家の構造も含めて全体的に直線的な印象が強いためなのでしょうか、なぜか馴染まないのです。
それでも、糸枝垂れの桜が春風に揺れて咲き乱れる蠱惑的な風情に憧れるあまり、ろくすっぽ考えもせずに取り入れてみました。予算と根付きの関係から、いつも通り若木一本を植えたのです。
翌年にはもう花を咲かせてくれ、当然ながらさほどの見応えはありませんでしたが、五月の風になびく細い枝を彩る桜色ときたら、ただもうそれが視界に入るだけで明るい未来を象徴しているかのように感じられたものです。
ところが大きくなるにつれて浮いた感じがどんどん強まってゆき、全体の雰囲気を破壊しかねない危険性が増し、とうとう知人宅に移植せざるを得なくなりました。
あれから何年経ったでしょうか。
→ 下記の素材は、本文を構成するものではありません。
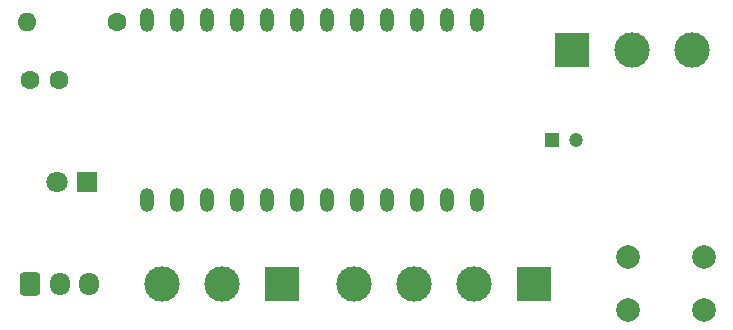
<source format=gbr>
%TF.GenerationSoftware,KiCad,Pcbnew,8.0.4*%
%TF.CreationDate,2024-08-22T00:59:55+02:00*%
%TF.ProjectId,feed-selector-v2,66656564-2d73-4656-9c65-63746f722d76,rev?*%
%TF.SameCoordinates,Original*%
%TF.FileFunction,Soldermask,Bot*%
%TF.FilePolarity,Negative*%
%FSLAX46Y46*%
G04 Gerber Fmt 4.6, Leading zero omitted, Abs format (unit mm)*
G04 Created by KiCad (PCBNEW 8.0.4) date 2024-08-22 00:59:55*
%MOMM*%
%LPD*%
G01*
G04 APERTURE LIST*
G04 Aperture macros list*
%AMRoundRect*
0 Rectangle with rounded corners*
0 $1 Rounding radius*
0 $2 $3 $4 $5 $6 $7 $8 $9 X,Y pos of 4 corners*
0 Add a 4 corners polygon primitive as box body*
4,1,4,$2,$3,$4,$5,$6,$7,$8,$9,$2,$3,0*
0 Add four circle primitives for the rounded corners*
1,1,$1+$1,$2,$3*
1,1,$1+$1,$4,$5*
1,1,$1+$1,$6,$7*
1,1,$1+$1,$8,$9*
0 Add four rect primitives between the rounded corners*
20,1,$1+$1,$2,$3,$4,$5,0*
20,1,$1+$1,$4,$5,$6,$7,0*
20,1,$1+$1,$6,$7,$8,$9,0*
20,1,$1+$1,$8,$9,$2,$3,0*%
G04 Aperture macros list end*
%ADD10O,1.200000X2.000000*%
%ADD11R,1.200000X1.200000*%
%ADD12C,1.200000*%
%ADD13C,1.600000*%
%ADD14O,1.600000X1.600000*%
%ADD15R,3.000000X3.000000*%
%ADD16C,3.000000*%
%ADD17C,2.000000*%
%ADD18R,1.800000X1.800000*%
%ADD19C,1.800000*%
%ADD20RoundRect,0.250000X-0.600000X-0.725000X0.600000X-0.725000X0.600000X0.725000X-0.600000X0.725000X0*%
%ADD21O,1.700000X1.950000*%
G04 APERTURE END LIST*
D10*
%TO.C,PRO_MINI1*%
X41910000Y-59436000D03*
X44450000Y-59436000D03*
X46990000Y-59436000D03*
X49530000Y-59436000D03*
X52070000Y-59436000D03*
X54610000Y-59436000D03*
X57150000Y-59436000D03*
X59690000Y-59436000D03*
X62230000Y-59436000D03*
X64770000Y-59436000D03*
X67310000Y-59436000D03*
X69850000Y-59436000D03*
X69850000Y-44196000D03*
X67310000Y-44196000D03*
X64770000Y-44196000D03*
X62230000Y-44196000D03*
X59690000Y-44196000D03*
X57150000Y-44196000D03*
X54610000Y-44196000D03*
X52070000Y-44196000D03*
X49530000Y-44196000D03*
X46990000Y-44196000D03*
X44450000Y-44196000D03*
X41910000Y-44196000D03*
%TD*%
D11*
%TO.C,C1*%
X76200000Y-54356000D03*
D12*
X78200000Y-54356000D03*
%TD*%
D13*
%TO.C,R1*%
X39370000Y-44414000D03*
D14*
X31750000Y-44414000D03*
%TD*%
D15*
%TO.C,J1*%
X74676000Y-66548000D03*
D16*
X69596000Y-66548000D03*
X64516000Y-66548000D03*
X59436000Y-66548000D03*
%TD*%
D15*
%TO.C,J3*%
X53340000Y-66548000D03*
D16*
X48260000Y-66548000D03*
X43180000Y-66548000D03*
%TD*%
D17*
%TO.C,SW1*%
X89102000Y-68798000D03*
X82602000Y-68798000D03*
X89102000Y-64298000D03*
X82602000Y-64298000D03*
%TD*%
D15*
%TO.C,J2*%
X77920000Y-46736000D03*
D16*
X83000000Y-46736000D03*
X88080000Y-46736000D03*
%TD*%
D18*
%TO.C,D1*%
X36835000Y-57912000D03*
D19*
X34295000Y-57912000D03*
%TD*%
D20*
%TO.C,J4*%
X32044000Y-66531000D03*
D21*
X34544000Y-66531000D03*
X37044000Y-66531000D03*
%TD*%
D13*
%TO.C,C3*%
X32004000Y-49276000D03*
X34504000Y-49276000D03*
%TD*%
M02*

</source>
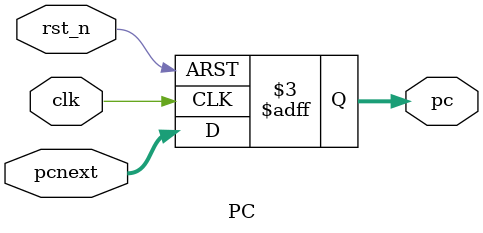
<source format=v>
module PC(
    input clk,
    input rst_n,
    input [31:0] pcnext,
    output reg[31:0] pc
    );
    
    //µ±¸´Î»ÐÅºÅÏÂ½µÑØ»òÕßÊ±ÖÓÉÏÉýÑØµ½À´Ê±¸üÐÂPCÊä³ö
    always@(posedge clk or negedge rst_n)
    begin
        if(!rst_n)
            pc <= 32'b0;
        else
            pc <= pcnext;
    end
endmodule

</source>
その家の前を通るたびに大木へ向けて存在感を増してゆく糸枝垂れ桜が、なんとも未練がましい、一抹の後悔の念を伴って迫ってくるのです。
とはいえ、冷静になって考えてみますと、やはり私の庭の雰囲気をぶち壊しにしてしまう一本であったことは否むに否めない事実です。
全体の構成に重きを置かない庭は、小説と同様、締まりのない、つまり、見るに忍びない代物と化します。
要するに、結果がどうであれ、美的な材料であればなんでもかんでも詰めこむという、世間一般の基準に合わせるべきではないことになるのでしょうか。
因みに、ひとえに珍しさと、苗木であるから邪魔にならないという理由から、性懲りもなく、桜ならぬ枝垂れのエゴノキを植えてしまったことがあります。そして、案の定と言いましょうか、さほど成長しないうちから邪魔者であると判明し、困り果てた末に、今度は人目につきにくい死角のような空間にそれを移し、強い剪定によって目立たないような扱いにしました。
ところが、なんとも皮肉なことに、楚々とした白い花の効果によるものなのか、妙にしっくりした雰囲気を醸しているのです。そこで、このままそっとしておくことに決めました。
今それは、ひっそり閑とした場所で満開です。
ごく普通のエゴノキが言いました。
「美を見極める基準なんてものは最初からないんだよ」
ひと回り大きな花をつける園芸種のエゴノキが言いました。